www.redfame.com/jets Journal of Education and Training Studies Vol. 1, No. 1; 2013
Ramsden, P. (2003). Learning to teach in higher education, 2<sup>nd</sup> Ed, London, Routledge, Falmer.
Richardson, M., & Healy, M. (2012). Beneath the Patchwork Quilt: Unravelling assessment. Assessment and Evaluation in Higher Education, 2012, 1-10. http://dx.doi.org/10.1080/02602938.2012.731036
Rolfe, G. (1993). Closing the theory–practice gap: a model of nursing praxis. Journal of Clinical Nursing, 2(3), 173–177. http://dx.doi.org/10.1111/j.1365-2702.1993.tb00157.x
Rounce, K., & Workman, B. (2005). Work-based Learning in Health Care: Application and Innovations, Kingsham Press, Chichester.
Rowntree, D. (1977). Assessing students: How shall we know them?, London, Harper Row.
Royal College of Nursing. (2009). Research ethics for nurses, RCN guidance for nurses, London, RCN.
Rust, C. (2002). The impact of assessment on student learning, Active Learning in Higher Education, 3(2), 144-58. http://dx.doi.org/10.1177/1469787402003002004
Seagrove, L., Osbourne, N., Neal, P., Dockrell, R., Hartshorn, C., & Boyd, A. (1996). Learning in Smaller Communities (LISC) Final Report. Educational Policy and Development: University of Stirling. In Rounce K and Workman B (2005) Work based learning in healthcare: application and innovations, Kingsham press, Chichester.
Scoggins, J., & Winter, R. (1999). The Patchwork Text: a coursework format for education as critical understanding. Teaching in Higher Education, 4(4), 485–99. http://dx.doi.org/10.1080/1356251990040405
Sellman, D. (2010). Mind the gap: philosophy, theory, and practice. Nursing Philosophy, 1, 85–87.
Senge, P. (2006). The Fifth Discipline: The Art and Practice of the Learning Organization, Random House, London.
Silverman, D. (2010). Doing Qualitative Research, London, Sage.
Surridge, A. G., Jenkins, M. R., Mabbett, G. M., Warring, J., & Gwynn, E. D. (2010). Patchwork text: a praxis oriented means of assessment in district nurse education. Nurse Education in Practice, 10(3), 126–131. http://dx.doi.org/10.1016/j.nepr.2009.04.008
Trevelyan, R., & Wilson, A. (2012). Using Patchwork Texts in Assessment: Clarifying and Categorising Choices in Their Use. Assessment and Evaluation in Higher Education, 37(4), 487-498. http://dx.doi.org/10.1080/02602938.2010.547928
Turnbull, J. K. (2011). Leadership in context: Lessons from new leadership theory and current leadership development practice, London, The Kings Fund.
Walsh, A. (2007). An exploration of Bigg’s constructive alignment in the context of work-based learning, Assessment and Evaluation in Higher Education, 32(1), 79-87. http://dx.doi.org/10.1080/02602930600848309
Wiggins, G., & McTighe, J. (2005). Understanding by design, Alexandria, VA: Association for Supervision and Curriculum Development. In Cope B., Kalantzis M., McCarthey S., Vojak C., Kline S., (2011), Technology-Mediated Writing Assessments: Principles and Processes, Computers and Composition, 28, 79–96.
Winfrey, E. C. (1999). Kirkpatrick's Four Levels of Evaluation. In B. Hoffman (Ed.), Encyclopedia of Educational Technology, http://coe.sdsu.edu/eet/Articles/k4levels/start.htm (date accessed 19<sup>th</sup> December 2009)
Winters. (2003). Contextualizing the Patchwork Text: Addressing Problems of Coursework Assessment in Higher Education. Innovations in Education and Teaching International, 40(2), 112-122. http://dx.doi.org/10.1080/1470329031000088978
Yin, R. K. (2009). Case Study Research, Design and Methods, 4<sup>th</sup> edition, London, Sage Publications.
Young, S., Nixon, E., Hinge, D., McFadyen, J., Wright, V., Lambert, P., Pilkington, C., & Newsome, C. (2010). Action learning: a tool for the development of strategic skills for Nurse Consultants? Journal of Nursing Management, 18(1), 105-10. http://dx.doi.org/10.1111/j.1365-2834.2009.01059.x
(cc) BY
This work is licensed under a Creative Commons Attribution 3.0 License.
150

◇ ◇ ◇ ◇ ◇

# EXERCISE AIM:
Look through the entries above, find each line containing "based", and copy it.

# REPLY TO THE EXERCISE:
Rounce, K., & Workman, B. (2005). Work-based Learning in Health Care: Application and Innovations, Kingsham Press, Chichester.
Seagrove, L., Osbourne, N., Neal, P., Dockrell, R., Hartshorn, C., & Boyd, A. (1996). Learning in Smaller Communities (LISC) Final Report. Educational Policy and Development: University of Stirling. In Rounce K and Workman B (2005) Work based learning in healthcare: application and innovations, Kingsham press, Chichester.
Walsh, A. (2007). An exploration of Bigg’s constructive alignment in the context of work-based learning, Assessment and Evaluation in Higher Education, 32(1), 79-87. http://dx.doi.org/10.1080/02602930600848309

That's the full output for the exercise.